When purchasing these services online, drivers and riders are not protected from fraud if there is an intent to mislead. Uber and Lyft drivers can scam passengers by requesting cash up-front or charging fees to the rider’s credit card or PayPal account. On the flip side, Uber and Lyft drivers can get scammed by passengers who bring other passengers along, use fraudulent credit cards, or cancel the trip mid-ride. There are times when drivers who spent several hours on the road are defrauded by bogus riders who request a ride and are nowhere to be found once the service is provided. This is also the case through food service apps such as UberEats and GrubHub.

New Version of Capitalism

The sharing economy has contributed to a new form of capitalism. Apps like Airbnb, Lyft, and Uber are making most of the profits. The sharing economy requires the use of a third party to provide services. It should be referred to as an “Access Economy” since it provides a platform for drivers to provide services and for riders to access those services. The ride-sharing companies are the ones who profit the most from these services, not the individuals who offer these services through these mobile apps.

Lack of Customer Loyalty

Consumers no longer feel the need to be loyal to a specific brand. They can jump from one ride-sharing platform to another if they need to do, especially when the outcome of the service is the same and is similarly priced. Many riders have switched back and forth between Uber and Lyft to find the cheapest rate at a given time. The same goes for rental services. Customers can go back and forth between VRBO and Airbnb. There are plenty of foodservice apps such as GrubHub, UberEats, Doordash, and Postmates. If you have a bad experience with one service, you will want to switch to another to see how it operates. There are plenty of service apps to go around. New companies keep popping up in big cities that promise cheap deals and sign-up incentives. The same goes for people who want to work for these companies. Since the sharing economy is built upon independent contractors they do not receive the same benefits as full-time employees.

This leads to another problem when it comes to legal matters.
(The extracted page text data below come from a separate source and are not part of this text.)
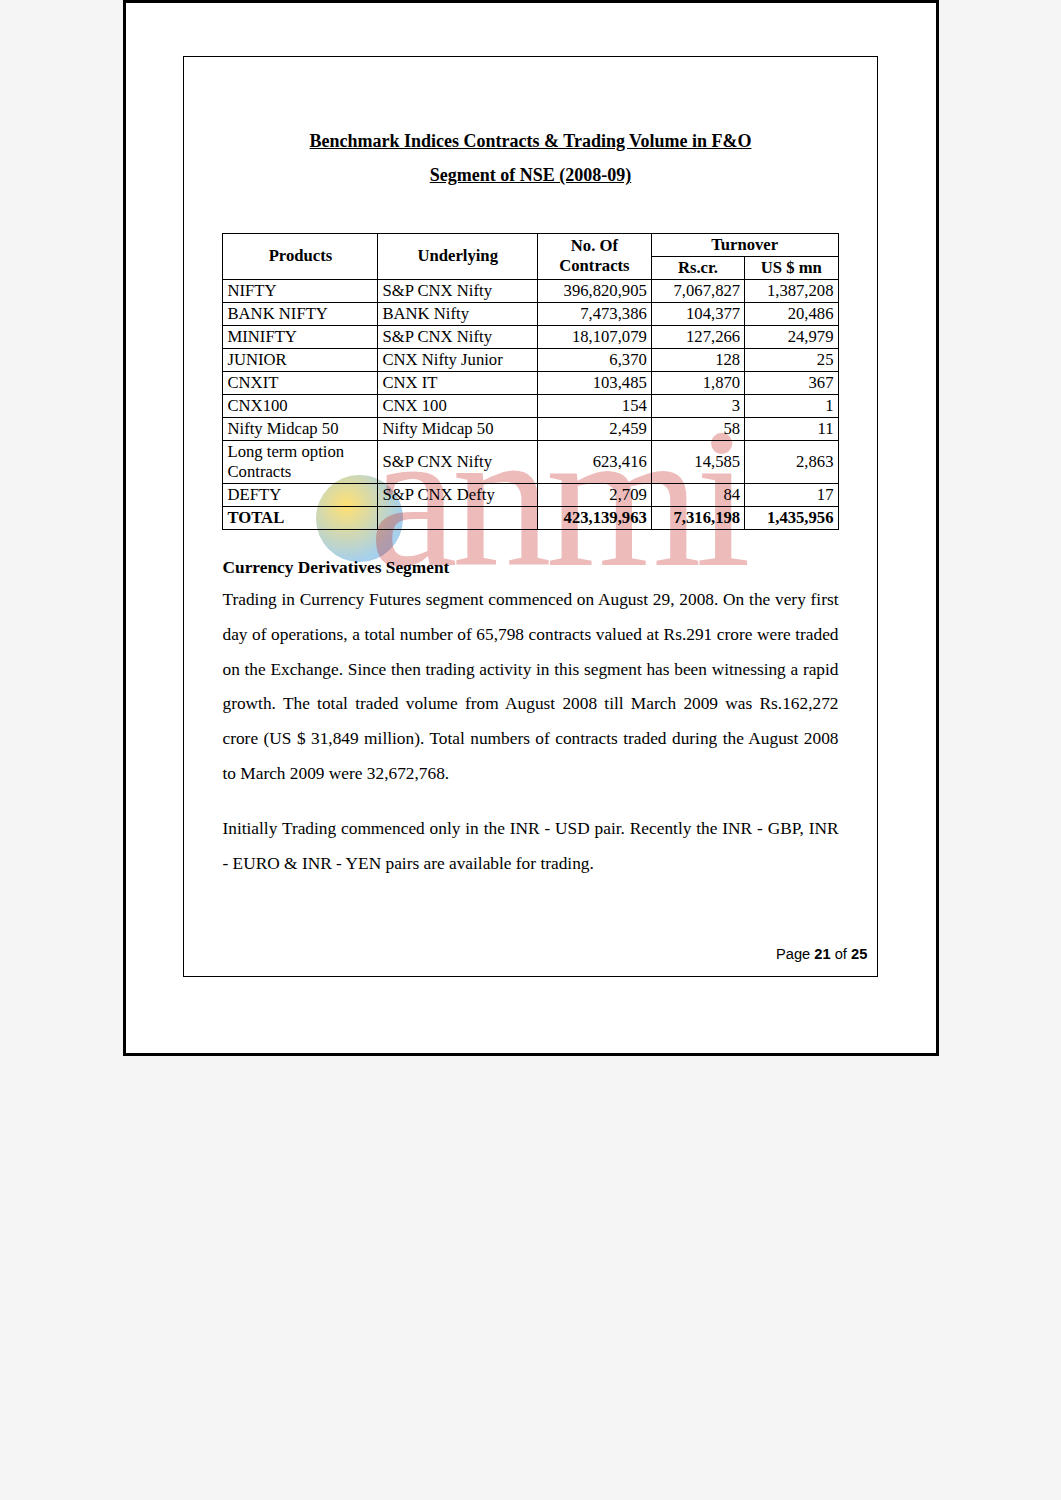anmi
Benchmark Indices Contracts & Trading Volume in F&O Segment of NSE (2008-09)
| Products | Underlying | No. Of Contracts | Turnover |
| --- | --- | --- | --- |
| Rs.cr. | US $ mn |
| NIFTY | S&P CNX Nifty | 396,820,905 | 7,067,827 | 1,387,208 |
| BANK NIFTY | BANK Nifty | 7,473,386 | 104,377 | 20,486 |
| MINIFTY | S&P CNX Nifty | 18,107,079 | 127,266 | 24,979 |
| JUNIOR | CNX Nifty Junior | 6,370 | 128 | 25 |
| CNXIT | CNX IT | 103,485 | 1,870 | 367 |
| CNX100 | CNX 100 | 154 | 3 | 1 |
| Nifty Midcap 50 | Nifty Midcap 50 | 2,459 | 58 | 11 |
| Long term option Contracts | S&P CNX Nifty | 623,416 | 14,585 | 2,863 |
| DEFTY | S&P CNX Defty | 2,709 | 84 | 17 |
| TOTAL | | 423,139,963 | 7,316,198 | 1,435,956 |
Currency Derivatives Segment
Trading in Currency Futures segment commenced on August 29, 2008. On the very first day of operations, a total number of 65,798 contracts valued at Rs.291 crore were traded on the Exchange. Since then trading activity in this segment has been witnessing a rapid growth. The total traded volume from August 2008 till March 2009 was Rs.162,272 crore (US $ 31,849 million). Total numbers of contracts traded during the August 2008 to March 2009 were 32,672,768.
Initially Trading commenced only in the INR - USD pair. Recently the INR - GBP, INR - EURO & INR - YEN pairs are available for trading.
Page 21 of 25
In the event you get injured, you cannot sue Uber or Lyft since their drivers operate as independent contractors.

These companies can maintain overhead costs since they do not provide benefits such as health insurance. The good thing about the sharing economy is that these companies are always looking for people, as contractors do not have to remain loyal to a single company. Most service platforms are often faced with this problem.

Service is often Expensive

Even popular services like Uber and Lyft have a hard time keeping customers. Customer behavior is often episodic and sporadic to determine the revenue goals. You may enjoy Lyft’s service, but how long are willing to pay for their ride-sharing? Many people are glad that such a service exists, but they do not use it regularly because of the rising costs.

CONCLUSION

The sharing economy has many advantages and disadvantages that most people should take into consideration. It has gained popularity over the years due to its convenience. As for its obvious flaws, there is still room for improvement. Everyone needs to make note of these disadvantages of the sharing economy and decide when it is appropriate to use it.